Extrahierter Text »
============
| Wissenschaftliche Kooperation II

Erfolgs-Geheimnis: Stabhochspringer brauchen viel Energie

Der Deutsche Leichtathletik-Verband (DLV) hat viele trainingswissenschaftliche Partner, die mit ihren Analysen einen Beitrag zum Erfolg der Top-Athleten leisten. In einer dreiteiligen Serie stellen wir die Arbeit einiger Trainingswissenschaftler genauer vor. Heute: Dr. Falk Schade. Der Biomechaniker vom Olympiastützpunkt (OSP) Rheinland berechnet am Leverkusener Messplatz die Energie-Bilanz von Deutschlands besten Stabhochspringern.
============
Erfasste Daten »
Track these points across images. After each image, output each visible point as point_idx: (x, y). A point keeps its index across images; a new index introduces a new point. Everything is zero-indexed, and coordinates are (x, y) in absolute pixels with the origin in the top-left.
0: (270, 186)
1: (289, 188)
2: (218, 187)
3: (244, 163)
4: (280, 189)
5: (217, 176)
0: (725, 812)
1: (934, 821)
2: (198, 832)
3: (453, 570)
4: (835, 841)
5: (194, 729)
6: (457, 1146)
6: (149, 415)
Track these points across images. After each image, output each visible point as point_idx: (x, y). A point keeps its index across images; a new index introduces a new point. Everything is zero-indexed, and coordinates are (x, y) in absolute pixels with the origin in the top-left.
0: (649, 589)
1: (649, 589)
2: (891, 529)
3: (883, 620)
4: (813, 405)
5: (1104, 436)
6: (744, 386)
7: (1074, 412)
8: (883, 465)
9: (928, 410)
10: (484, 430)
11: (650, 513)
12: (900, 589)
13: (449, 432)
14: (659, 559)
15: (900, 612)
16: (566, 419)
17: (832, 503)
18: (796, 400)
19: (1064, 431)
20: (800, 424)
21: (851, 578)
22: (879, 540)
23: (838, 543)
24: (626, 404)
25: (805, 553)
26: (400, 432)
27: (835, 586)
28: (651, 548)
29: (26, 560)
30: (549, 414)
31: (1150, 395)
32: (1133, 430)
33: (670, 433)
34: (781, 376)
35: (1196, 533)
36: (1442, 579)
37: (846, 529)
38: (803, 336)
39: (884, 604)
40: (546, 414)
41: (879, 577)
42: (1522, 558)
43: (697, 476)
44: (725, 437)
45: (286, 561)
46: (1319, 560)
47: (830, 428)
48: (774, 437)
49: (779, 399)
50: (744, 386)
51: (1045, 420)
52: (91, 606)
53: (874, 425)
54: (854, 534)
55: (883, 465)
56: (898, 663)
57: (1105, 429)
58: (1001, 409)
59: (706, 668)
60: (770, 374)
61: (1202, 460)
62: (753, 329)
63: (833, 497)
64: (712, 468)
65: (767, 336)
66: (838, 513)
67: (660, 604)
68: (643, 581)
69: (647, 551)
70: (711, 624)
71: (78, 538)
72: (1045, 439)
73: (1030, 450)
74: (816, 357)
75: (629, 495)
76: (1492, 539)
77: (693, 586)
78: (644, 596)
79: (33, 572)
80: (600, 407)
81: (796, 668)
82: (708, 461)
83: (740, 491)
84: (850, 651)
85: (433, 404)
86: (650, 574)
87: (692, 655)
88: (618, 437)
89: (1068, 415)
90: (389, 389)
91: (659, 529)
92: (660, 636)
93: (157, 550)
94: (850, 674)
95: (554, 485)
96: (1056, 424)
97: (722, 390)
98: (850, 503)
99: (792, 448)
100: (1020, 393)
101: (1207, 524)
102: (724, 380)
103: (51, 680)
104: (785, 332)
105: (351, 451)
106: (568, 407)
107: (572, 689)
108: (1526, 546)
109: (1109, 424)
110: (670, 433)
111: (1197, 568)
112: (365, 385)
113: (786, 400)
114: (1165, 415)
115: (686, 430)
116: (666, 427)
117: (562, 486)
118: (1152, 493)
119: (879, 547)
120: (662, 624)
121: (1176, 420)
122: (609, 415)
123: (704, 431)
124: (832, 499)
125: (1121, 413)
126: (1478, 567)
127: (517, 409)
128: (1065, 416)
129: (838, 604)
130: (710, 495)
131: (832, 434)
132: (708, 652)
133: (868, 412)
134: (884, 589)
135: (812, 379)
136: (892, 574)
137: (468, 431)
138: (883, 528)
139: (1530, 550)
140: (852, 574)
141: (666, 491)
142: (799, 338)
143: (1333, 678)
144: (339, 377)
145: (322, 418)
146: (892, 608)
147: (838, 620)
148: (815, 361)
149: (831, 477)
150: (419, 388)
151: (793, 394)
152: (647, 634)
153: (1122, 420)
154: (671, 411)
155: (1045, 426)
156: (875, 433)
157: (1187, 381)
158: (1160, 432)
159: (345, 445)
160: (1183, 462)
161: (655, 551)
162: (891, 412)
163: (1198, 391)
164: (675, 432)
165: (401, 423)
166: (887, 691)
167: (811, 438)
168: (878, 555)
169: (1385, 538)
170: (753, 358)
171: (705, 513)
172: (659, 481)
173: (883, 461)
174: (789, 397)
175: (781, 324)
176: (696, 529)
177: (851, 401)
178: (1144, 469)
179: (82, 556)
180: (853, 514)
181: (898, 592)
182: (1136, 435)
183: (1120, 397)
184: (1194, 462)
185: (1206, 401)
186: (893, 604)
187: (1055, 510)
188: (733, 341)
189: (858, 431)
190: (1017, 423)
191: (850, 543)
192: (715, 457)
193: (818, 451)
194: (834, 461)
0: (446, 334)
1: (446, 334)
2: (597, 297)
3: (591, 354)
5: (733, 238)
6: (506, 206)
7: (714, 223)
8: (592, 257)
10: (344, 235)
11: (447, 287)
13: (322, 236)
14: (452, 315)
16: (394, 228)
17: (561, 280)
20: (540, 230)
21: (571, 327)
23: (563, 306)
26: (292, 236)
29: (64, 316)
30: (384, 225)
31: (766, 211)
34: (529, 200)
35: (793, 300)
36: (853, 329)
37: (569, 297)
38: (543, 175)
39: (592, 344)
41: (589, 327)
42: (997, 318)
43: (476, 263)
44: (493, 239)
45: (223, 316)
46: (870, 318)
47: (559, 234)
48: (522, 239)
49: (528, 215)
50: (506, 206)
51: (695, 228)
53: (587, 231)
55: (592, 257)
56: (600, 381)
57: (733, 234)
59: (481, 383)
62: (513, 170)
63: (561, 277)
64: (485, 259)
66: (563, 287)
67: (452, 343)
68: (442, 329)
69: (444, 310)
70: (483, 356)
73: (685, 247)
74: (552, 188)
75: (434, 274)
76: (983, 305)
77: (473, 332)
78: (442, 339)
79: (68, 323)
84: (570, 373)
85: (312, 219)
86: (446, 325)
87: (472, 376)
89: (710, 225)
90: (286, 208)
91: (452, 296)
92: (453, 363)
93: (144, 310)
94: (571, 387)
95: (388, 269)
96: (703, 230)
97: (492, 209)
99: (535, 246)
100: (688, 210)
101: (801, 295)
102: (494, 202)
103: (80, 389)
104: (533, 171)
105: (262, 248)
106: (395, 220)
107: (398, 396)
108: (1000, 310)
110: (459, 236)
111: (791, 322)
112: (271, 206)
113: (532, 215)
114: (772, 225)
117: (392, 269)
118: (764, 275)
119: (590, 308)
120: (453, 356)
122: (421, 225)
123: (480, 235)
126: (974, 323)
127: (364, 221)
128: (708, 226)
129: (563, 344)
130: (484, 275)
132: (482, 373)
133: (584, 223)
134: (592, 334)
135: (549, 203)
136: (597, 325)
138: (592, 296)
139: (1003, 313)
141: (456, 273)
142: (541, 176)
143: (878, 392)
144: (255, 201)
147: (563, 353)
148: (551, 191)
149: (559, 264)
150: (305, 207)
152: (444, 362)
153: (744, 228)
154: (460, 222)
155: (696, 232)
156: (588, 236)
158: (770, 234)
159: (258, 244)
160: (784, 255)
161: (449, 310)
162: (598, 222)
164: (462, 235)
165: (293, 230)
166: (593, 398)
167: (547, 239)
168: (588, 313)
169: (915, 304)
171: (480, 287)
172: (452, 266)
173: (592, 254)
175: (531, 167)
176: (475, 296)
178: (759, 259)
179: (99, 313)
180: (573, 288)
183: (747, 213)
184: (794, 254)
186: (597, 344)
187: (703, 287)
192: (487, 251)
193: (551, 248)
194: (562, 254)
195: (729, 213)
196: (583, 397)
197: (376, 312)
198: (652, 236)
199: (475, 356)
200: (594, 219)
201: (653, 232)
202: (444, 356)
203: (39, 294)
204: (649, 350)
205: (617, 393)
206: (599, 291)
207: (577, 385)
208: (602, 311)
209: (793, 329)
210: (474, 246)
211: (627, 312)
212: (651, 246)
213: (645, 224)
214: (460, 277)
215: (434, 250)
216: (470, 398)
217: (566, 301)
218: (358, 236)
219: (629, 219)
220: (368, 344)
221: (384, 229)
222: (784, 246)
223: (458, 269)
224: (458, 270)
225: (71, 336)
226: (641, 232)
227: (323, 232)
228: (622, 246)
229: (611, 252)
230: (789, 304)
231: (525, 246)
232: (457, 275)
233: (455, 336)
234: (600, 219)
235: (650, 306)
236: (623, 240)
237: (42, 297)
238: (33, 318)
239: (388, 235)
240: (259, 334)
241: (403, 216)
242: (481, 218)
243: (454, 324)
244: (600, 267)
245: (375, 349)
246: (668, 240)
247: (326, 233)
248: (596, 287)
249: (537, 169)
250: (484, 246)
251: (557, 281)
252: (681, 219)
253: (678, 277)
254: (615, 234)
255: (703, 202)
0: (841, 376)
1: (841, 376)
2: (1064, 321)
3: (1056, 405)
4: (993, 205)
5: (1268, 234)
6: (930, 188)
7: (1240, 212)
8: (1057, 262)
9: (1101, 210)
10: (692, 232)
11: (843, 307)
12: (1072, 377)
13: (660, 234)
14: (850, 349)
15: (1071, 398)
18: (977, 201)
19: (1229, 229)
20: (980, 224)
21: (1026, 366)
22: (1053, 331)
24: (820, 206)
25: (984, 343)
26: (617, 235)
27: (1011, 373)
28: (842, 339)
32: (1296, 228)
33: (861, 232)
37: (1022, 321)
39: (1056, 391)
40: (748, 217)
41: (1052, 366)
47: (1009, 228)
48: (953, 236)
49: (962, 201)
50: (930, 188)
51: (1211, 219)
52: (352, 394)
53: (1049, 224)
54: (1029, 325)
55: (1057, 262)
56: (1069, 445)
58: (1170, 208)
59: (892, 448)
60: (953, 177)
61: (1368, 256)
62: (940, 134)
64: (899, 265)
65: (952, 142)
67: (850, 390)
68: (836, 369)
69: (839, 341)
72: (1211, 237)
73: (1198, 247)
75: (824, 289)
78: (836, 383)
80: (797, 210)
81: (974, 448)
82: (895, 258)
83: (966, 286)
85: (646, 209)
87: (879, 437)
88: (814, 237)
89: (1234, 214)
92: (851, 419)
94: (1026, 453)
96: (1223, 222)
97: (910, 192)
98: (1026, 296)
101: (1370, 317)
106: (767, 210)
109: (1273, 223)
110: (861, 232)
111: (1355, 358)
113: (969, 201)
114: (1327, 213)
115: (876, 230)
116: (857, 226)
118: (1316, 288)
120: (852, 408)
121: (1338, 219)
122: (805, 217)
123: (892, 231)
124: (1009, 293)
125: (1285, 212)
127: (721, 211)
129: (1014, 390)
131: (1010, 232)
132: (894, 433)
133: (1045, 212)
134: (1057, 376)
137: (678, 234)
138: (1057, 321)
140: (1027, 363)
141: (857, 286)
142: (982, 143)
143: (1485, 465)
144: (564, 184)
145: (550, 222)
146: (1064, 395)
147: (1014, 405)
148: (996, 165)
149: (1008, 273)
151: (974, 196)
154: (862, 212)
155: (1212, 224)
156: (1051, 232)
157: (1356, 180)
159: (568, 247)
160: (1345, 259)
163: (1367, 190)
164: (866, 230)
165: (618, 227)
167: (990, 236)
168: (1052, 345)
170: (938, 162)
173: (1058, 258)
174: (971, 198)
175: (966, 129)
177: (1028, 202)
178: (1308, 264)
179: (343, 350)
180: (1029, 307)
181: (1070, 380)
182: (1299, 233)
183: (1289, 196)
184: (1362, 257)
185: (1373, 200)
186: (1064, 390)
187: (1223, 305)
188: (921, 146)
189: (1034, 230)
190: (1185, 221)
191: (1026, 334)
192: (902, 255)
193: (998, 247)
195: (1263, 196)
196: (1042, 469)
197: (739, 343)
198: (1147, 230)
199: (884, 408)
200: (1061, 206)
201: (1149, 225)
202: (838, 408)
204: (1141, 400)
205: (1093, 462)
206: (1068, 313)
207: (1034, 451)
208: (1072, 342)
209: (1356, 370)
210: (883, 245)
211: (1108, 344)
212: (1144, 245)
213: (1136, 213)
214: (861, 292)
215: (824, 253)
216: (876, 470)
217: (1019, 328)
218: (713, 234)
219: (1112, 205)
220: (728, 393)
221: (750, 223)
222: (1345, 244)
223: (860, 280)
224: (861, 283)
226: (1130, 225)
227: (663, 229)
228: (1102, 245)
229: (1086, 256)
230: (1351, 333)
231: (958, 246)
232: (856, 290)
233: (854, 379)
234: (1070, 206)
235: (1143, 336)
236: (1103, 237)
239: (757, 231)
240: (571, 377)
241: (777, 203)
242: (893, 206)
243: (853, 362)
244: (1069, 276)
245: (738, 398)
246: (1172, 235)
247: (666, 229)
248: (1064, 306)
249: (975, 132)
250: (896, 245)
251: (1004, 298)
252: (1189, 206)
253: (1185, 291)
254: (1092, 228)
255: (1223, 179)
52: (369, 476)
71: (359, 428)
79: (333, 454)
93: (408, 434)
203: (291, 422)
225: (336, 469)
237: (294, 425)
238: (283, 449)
============
Übungsaufgaben »
A – Den Abschnitt von „Der Deutsche Leichtathletik-Verband“ bis „Deutschlands besten Stabhochspringern.“ aus dem Text über die Stabhochspringer wortgetreu abschreiben.
B – Den Text über die Stabhochspringer im Anschluss an seinen letzten Satz weiterschreiben.

Lösungen »
A –
Der Deutsche Leichtathletik-Verband (DLV) hat viele trainingswissenschaftliche Partner, die mit ihren Analysen einen Beitrag zum Erfolg der Top-Athleten leisten. In einer dreiteiligen Serie stellen wir die Arbeit einiger Trainingswissenschaftler genauer vor. Heute: Dr. Falk Schade. Der Biomechaniker vom Olympiastützpunkt (OSP) Rheinland berechnet am Leverkusener Messplatz die Energie-Bilanz von Deutschlands besten Stabhochspringern.

B –
Pamela Lechner

Der Stabhochsprung-Messplatz in Leverkusen war in Sachen wissenschaftlicher Trainingsbegleitung eine kleine Revolution. Seit seiner Einweihung 2014 können Bewegungsanalysen in Echtzeit durchgeführt und für den laufenden Trainingsprozess genutzt werden. Früher dauerte es dagegen teilweise Wochen, bis die Trainingswissenschaftler komplexere Ergebnisse ausgewertet hatten.

An der Mechanik des Stabhochspringens selbst hat sich dagegen in den vergangen Jahren wenig verändert. „Jeder Athlet springt anders und jeder Athlet bringt andere Voraussetzungen mit“, sagt Biomechaniker Dr. Falk Schade, der die besten deutschen Stabhochspringer zusammen mit seinem OSP-Team seit 1998 trainingswissenschaftlich betreut. Die Athleten unterscheiden sich in ihren Kraftvoraussetzungen, Größen, Anlauf-Längen, Anlauf-Geschwindigkeiten, Absprung-Winkeln und gewählten Stab-Härten.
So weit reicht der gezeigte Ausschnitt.